The tapping concept associated with Knock Knock may ring a bell. That bell may well be Bump, an app that allowed people to swap contact information and share files by tapping their phones against one another. Google acquired Bump in September of 2013 and then promptly shut it down a few short months later, with Bump CEO David Lieb saying the team was “deeply focused on our new projects within Google.”
Jain and Wyler aren’t phased by the Bump shutdown. They say that where Bump was basically a digital replacement for a business card, Knock Knock is about facilitating smart social networking. “We are trying to build an augmented memory, who you are with, where you met them, when you met them, without even taking your phone out of your pocket. The contact sharing element is a function of what lets you stay in touch, it is not the primary purpose,” says Jain. Where Bump was used exclusively for sharing files and contact information, Knock Knock wants you to use the app to remind you why and how you know people and when they are nearby.

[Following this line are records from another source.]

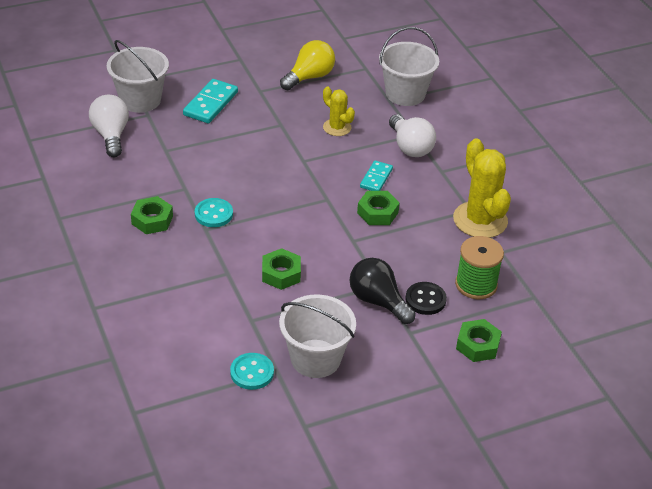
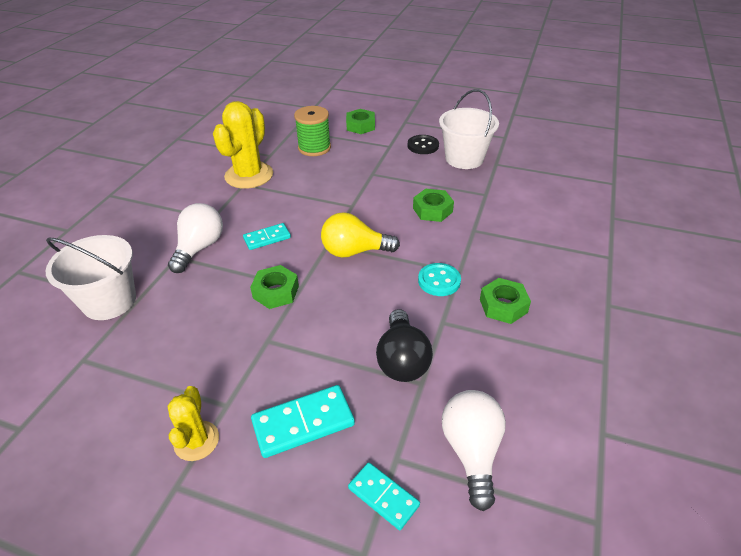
camera: 135 degrees left, 0 degrees up
white light bulb [89,95,129,157] -> white light bulb turned 150 degrees clockwise [442,390,506,511]
white bucket [107,40,169,113] -> turquoise domino [348,462,420,530]
turquoise button [230,353,274,390] -> none
yellow light bulb [280,40,335,90] -> yellow light bulb moved to [321,212,400,258]
yellow cactus [323,87,355,136] -> yellow cactus moved to [167,386,219,461]
black light bulb [350,258,416,324] -> black light bulb moved to [376,309,433,382]
green nut [357,191,400,225] -> green nut moved to [250,265,299,309]
black button [405,282,447,315] -> black button moved to [408,135,439,154]

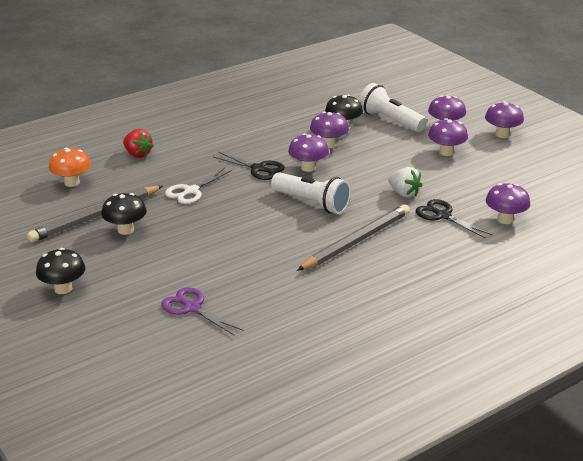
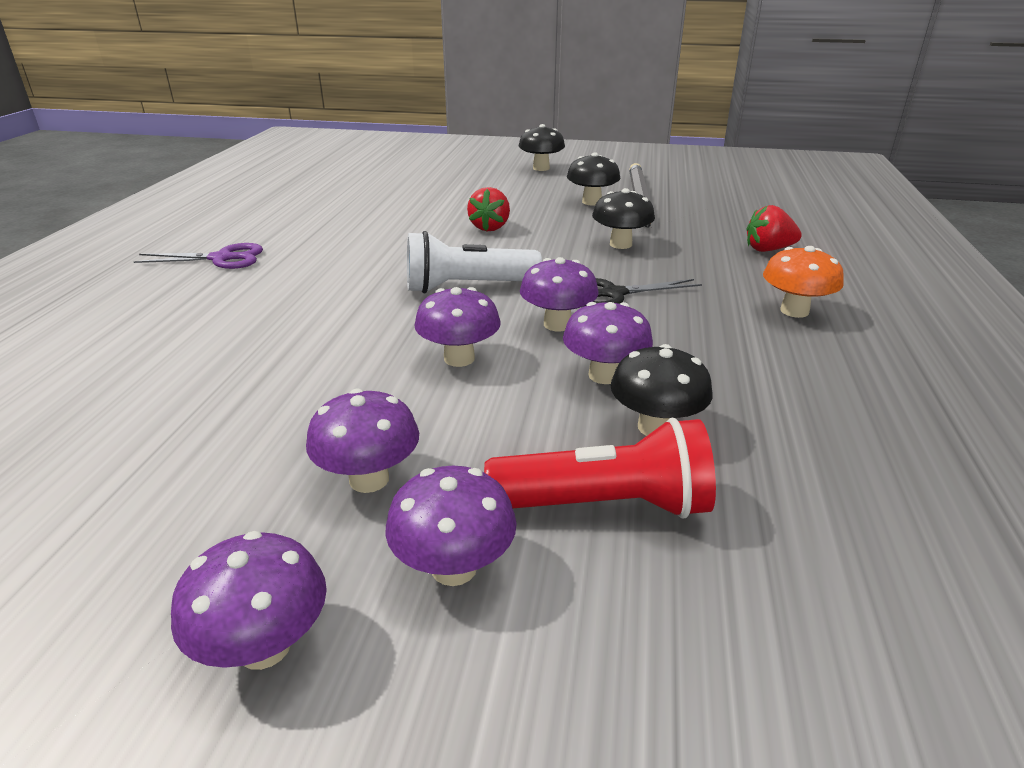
camera: 135 degrees right, 0 degrees up
orange mushroom [49,148,91,187] -> orange mushroom moved to [763,246,844,318]
purple scissors [161,287,243,336] -> purple scissors moved to [133,243,263,269]
white scissors [165,168,232,204] -> black mushroom [592,188,655,249]
grey pencil [297,204,410,271] -> none
white flashlight [359,83,427,132] -> red flashlight [484,418,716,518]
white strawberry [388,167,423,198] -> none
black scissors [416,199,492,239] -> none
purple mushroom [486,183,530,224] -> purple mushroom moved to [414,287,501,367]
none -> red strawberry [467,187,510,231]

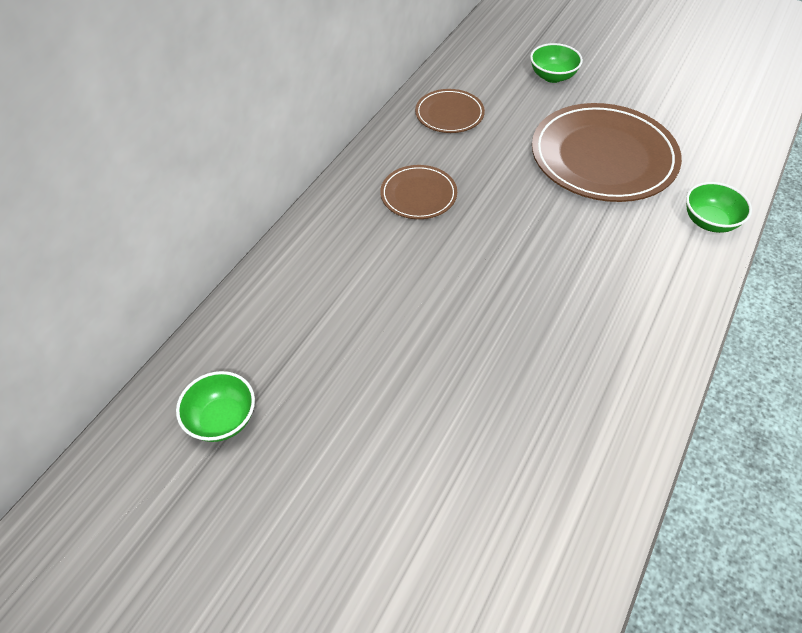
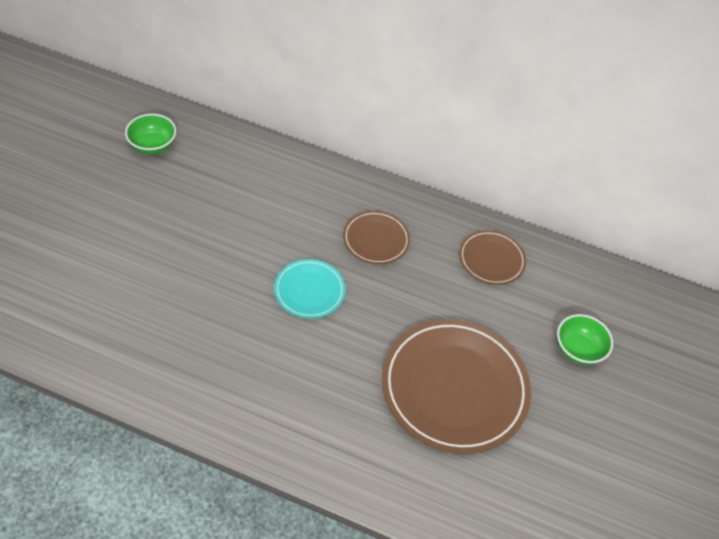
camera: 75 degrees right, 0 degrees up
green bowl [686,182,752,233] -> none
none -> turquoise plate [274,259,345,318]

Whether or not it will be successful depends, though, on whether the gesture “knocking” technology actually works consistently and smoothly. Nobody wants to be repeatedly hitting their phone at a party as they are trying to get the app to connect -- that actually undermines the whole “take out the awkwardness” sell.
The success of the app will also depend on whether the team can get a critical mass of users. Even the most gorgeously designed and seamlessly functioning social network is pretty much useless if there are only a small group of friends in San Francisco using it.